PASSAGE SHOWN >>
---------------

Several problems were also immediately apparent. Any balance shaft on an invert­ed yoke engine would now be below the cylinder block, and thereby add back some of the unwanted height. The cut away areas would make the cylinders difficult or impossi­ble to hone. Counterbalance masses mounted on the crankshaft would have to be hung outside of the cylinders in order to clear them.

The potential problem that worried me the most, however, had to do with the geometry of the yoke drive. Like the conventional crank and slider mechanism, the yoke drive has a dwell at one end of its stroke and a snap at the other, caused by the yoke’s varying angularity. By inverting the yoke, relative to the pistons, the dwell is moved from bottom dead center to top dead center. In fact, the piston phasing is slightly differ­ent throughout the cycle. My initial investigation into this difference lead me to believe that engine power with this new arrangement might be 10% lower at any given pres­sure level. Only later did I realize that the inverted yoke phasing looked at least as good as the 90° V-2 phasing, and this realization largely dispelled my concern. Subsequent test results reveal no decrease in performance from inverting the yoke.

---------------

INFORMATION PROVIDED >>
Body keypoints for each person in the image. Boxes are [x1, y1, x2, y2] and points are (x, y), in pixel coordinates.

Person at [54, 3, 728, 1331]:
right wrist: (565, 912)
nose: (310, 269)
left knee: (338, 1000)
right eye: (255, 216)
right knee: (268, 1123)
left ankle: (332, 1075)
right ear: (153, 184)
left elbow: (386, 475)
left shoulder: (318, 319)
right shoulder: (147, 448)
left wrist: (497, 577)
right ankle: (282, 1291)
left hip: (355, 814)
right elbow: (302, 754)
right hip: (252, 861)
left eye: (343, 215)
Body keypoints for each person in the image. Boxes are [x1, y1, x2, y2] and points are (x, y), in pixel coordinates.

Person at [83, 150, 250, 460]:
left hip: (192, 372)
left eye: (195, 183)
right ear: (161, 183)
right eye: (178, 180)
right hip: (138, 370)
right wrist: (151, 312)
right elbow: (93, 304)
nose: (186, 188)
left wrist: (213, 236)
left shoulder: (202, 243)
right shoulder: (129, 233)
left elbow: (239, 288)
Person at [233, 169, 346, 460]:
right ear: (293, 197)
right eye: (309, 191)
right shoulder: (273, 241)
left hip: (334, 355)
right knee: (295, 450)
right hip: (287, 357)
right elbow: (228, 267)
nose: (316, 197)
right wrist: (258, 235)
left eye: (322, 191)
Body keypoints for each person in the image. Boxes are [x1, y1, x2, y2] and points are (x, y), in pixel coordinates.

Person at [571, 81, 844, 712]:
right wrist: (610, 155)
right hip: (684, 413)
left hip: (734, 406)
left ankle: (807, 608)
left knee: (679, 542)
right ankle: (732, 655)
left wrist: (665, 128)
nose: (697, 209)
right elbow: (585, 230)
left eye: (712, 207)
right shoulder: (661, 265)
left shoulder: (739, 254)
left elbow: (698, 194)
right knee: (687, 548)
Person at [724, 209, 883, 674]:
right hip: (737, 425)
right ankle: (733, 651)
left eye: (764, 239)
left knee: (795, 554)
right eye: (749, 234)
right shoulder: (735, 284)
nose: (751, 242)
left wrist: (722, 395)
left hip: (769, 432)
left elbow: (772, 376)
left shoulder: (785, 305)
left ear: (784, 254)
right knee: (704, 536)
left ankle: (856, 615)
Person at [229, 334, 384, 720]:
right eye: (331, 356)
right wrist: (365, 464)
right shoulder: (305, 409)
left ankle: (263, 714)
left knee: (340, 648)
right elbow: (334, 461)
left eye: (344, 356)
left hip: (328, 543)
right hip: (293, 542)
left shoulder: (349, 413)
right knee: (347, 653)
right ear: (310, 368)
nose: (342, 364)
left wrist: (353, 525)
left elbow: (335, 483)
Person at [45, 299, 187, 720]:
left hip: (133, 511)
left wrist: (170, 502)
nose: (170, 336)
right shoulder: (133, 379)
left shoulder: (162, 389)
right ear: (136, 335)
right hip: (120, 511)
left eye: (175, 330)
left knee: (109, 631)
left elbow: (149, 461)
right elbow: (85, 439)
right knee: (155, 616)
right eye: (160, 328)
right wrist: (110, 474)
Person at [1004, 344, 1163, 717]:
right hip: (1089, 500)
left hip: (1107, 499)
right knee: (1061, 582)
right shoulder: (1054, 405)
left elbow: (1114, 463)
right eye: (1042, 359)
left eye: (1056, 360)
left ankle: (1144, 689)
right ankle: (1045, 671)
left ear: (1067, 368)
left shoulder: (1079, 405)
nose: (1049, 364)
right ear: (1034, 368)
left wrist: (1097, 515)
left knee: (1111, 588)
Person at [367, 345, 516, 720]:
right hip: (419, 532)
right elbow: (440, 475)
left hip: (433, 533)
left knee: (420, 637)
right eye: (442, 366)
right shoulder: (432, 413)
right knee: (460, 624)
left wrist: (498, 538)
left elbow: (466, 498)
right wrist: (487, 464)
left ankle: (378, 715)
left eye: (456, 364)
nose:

---------------

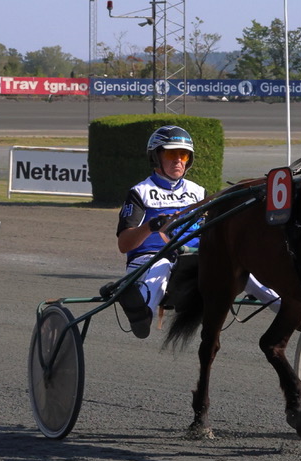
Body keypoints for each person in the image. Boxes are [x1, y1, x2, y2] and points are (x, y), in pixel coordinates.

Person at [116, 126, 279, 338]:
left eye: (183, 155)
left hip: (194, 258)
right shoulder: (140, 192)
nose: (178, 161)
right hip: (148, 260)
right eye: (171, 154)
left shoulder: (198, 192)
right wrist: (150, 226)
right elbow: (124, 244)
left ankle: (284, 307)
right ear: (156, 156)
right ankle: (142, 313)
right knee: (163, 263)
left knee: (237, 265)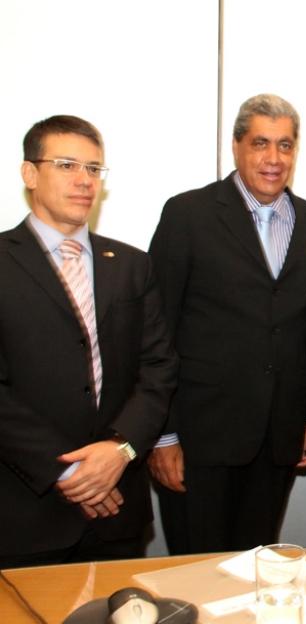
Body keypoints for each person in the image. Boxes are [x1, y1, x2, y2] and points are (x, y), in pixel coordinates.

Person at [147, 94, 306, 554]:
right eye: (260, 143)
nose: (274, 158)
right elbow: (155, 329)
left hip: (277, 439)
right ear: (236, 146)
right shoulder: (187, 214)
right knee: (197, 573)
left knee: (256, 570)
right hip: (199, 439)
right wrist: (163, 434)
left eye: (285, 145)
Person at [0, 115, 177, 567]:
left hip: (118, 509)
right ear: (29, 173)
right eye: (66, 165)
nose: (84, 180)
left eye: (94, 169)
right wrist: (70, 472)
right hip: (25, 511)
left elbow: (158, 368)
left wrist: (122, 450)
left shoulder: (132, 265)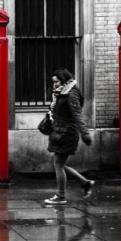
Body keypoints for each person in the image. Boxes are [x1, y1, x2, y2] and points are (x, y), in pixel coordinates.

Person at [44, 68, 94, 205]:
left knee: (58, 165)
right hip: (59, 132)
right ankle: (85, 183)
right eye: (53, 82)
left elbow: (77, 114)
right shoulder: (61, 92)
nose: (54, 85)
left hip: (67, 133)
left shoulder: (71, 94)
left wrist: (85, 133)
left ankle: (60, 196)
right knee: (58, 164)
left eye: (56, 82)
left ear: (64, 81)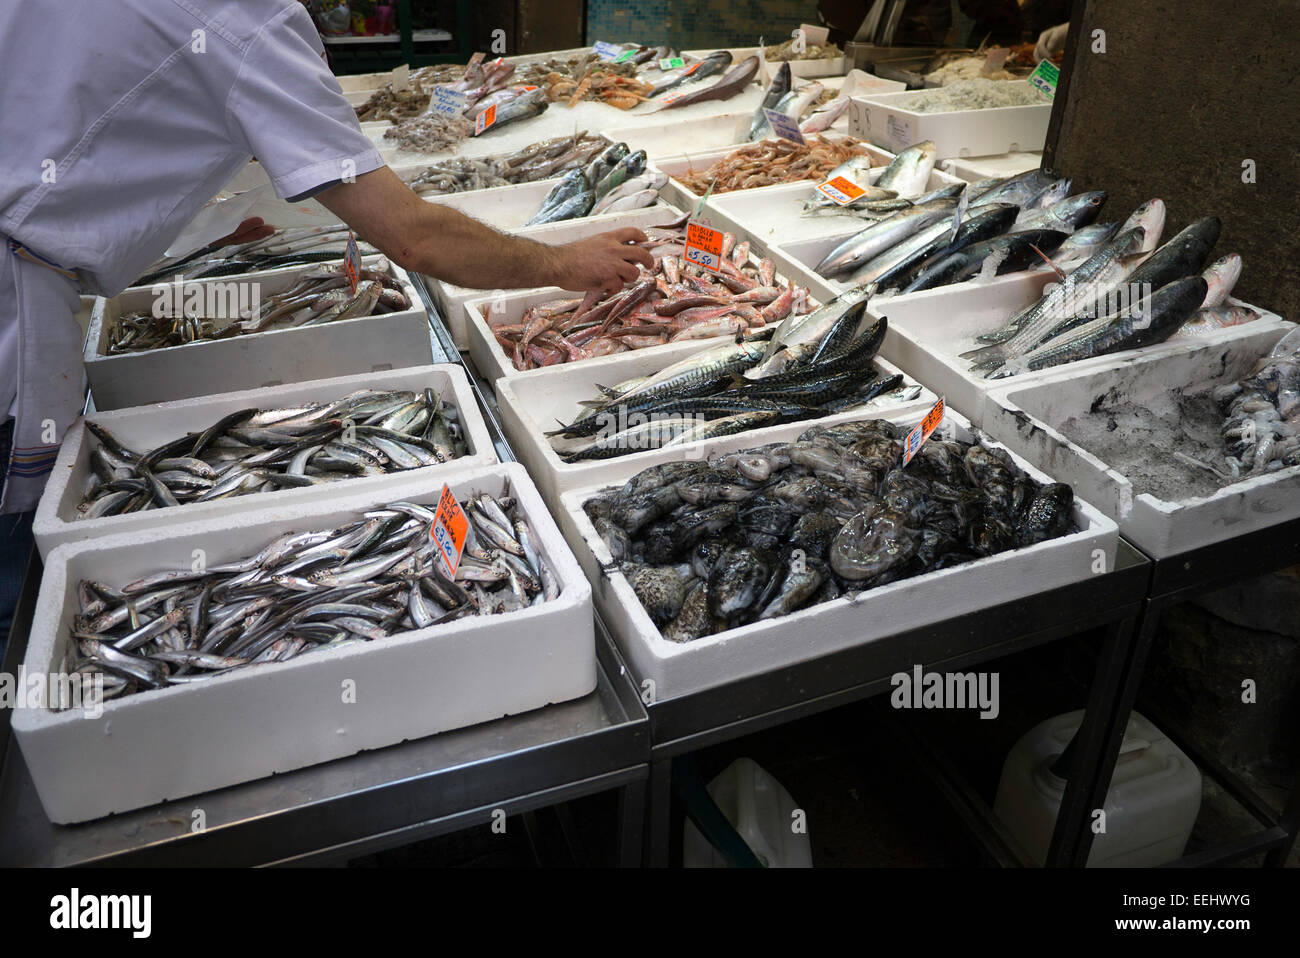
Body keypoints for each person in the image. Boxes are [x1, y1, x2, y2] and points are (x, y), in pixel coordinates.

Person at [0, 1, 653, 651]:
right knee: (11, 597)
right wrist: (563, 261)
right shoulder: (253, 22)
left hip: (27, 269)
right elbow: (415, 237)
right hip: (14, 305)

---------------

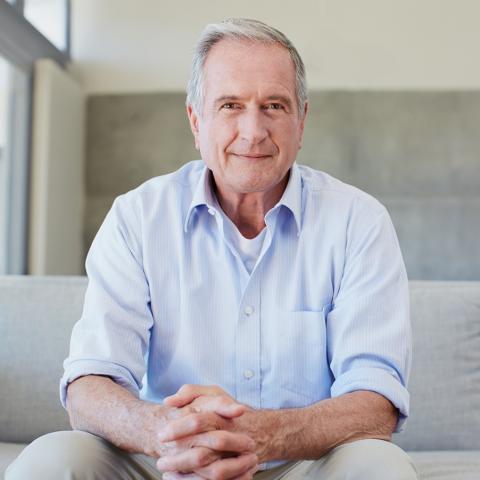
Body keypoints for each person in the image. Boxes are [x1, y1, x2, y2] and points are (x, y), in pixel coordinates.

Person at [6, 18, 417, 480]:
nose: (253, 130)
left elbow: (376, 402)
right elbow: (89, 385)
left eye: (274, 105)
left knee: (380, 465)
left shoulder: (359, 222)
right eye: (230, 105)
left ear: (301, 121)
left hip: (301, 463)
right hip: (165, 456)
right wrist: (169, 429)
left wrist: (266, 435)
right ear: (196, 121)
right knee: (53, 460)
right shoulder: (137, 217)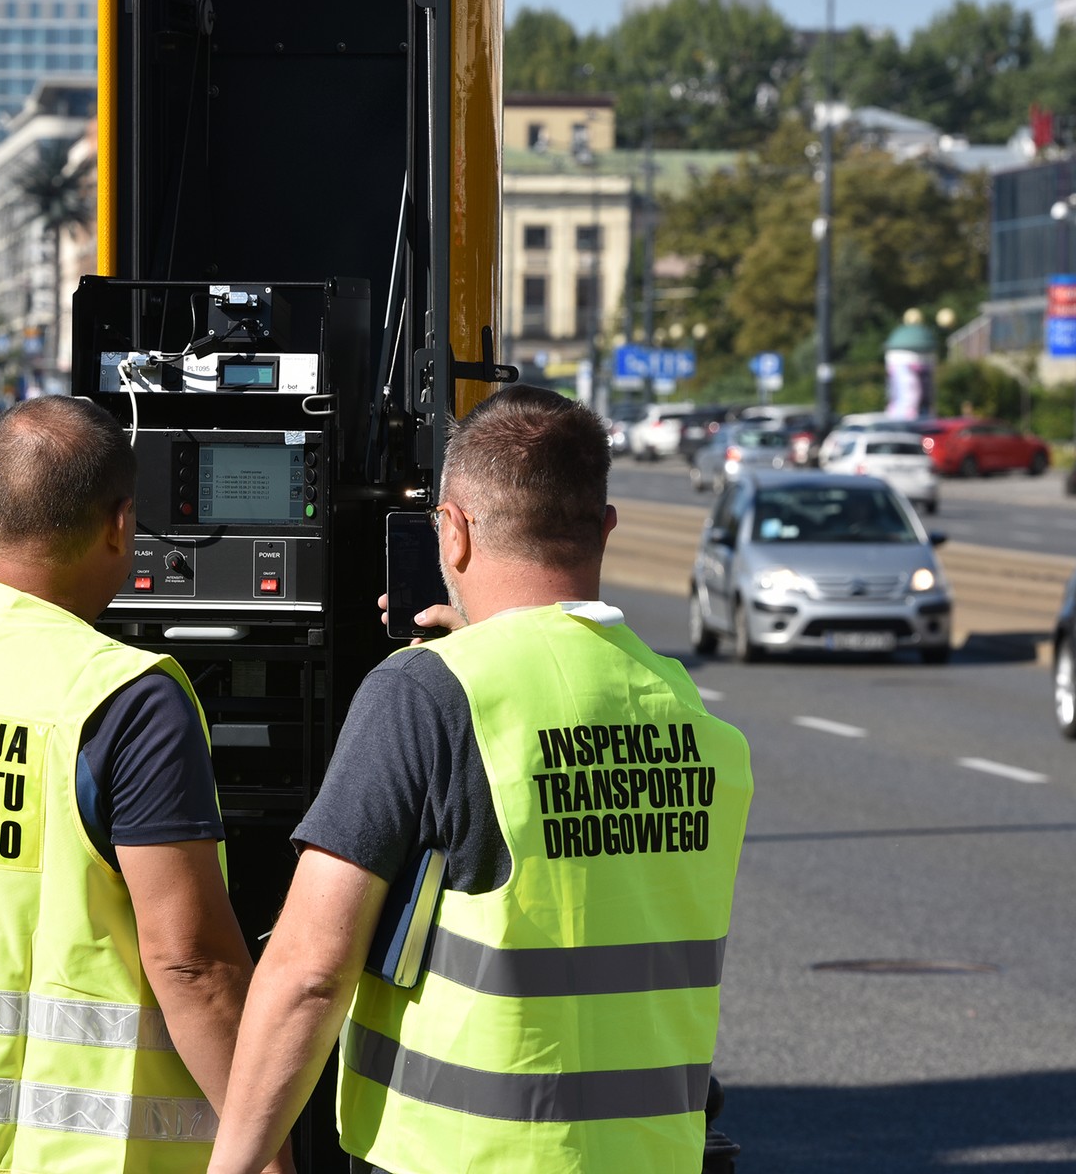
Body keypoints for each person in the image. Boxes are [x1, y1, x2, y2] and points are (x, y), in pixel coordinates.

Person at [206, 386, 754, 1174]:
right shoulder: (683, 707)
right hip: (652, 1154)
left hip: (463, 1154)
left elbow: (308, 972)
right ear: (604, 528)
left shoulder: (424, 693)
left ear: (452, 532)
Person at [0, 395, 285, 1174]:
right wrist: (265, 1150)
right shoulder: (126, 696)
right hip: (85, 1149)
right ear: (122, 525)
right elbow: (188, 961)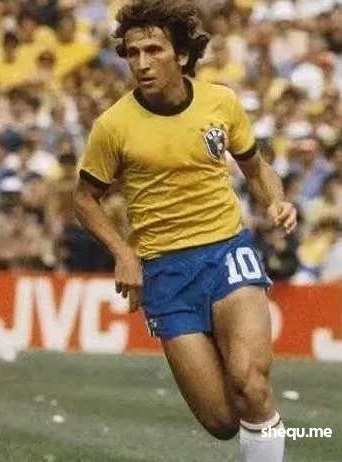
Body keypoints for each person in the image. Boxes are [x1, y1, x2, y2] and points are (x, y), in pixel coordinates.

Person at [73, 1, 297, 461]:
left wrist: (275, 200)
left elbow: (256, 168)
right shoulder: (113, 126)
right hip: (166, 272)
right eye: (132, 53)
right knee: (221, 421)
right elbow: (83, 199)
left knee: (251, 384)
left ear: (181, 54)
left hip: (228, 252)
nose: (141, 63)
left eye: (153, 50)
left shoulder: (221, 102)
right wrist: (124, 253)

---------------

WHAT TO WORK ON >>
a. Condense the paragraph of the yoke engine passage that begins "Several problems were also immediately apparent" into a short list, keeping its main facts.
b. According to the yoke engine passage, where does inverting the yoke relative to the pistons move the dwell?
c. Return the portion of the yoke engine passage from "Several problems were" up to and including "to clear them.".
The rows are taken from a separate source and are unrelated to the passage.

ANSWERS GIVEN >>
a.
- A balance shaft would sit below the cylinder block, adding back some of the unwanted height.
- The cut-away areas would make the cylinders difficult or impossible to hone.
- Counterbalance masses on the crankshaft would need to hang outside the cylinders to clear them.

b. From bottom dead center to top dead center.

c.
Several problems were also immediately apparent. Any balance shaft on an invert­ed yoke engine would now be below the cylinder block, and thereby add back some of the unwanted height. The cut away areas would make the cylinders difficult or impossi­ble to hone. Counterbalance masses mounted on the crankshaft would have to be hung outside of the cylinders in order to clear them.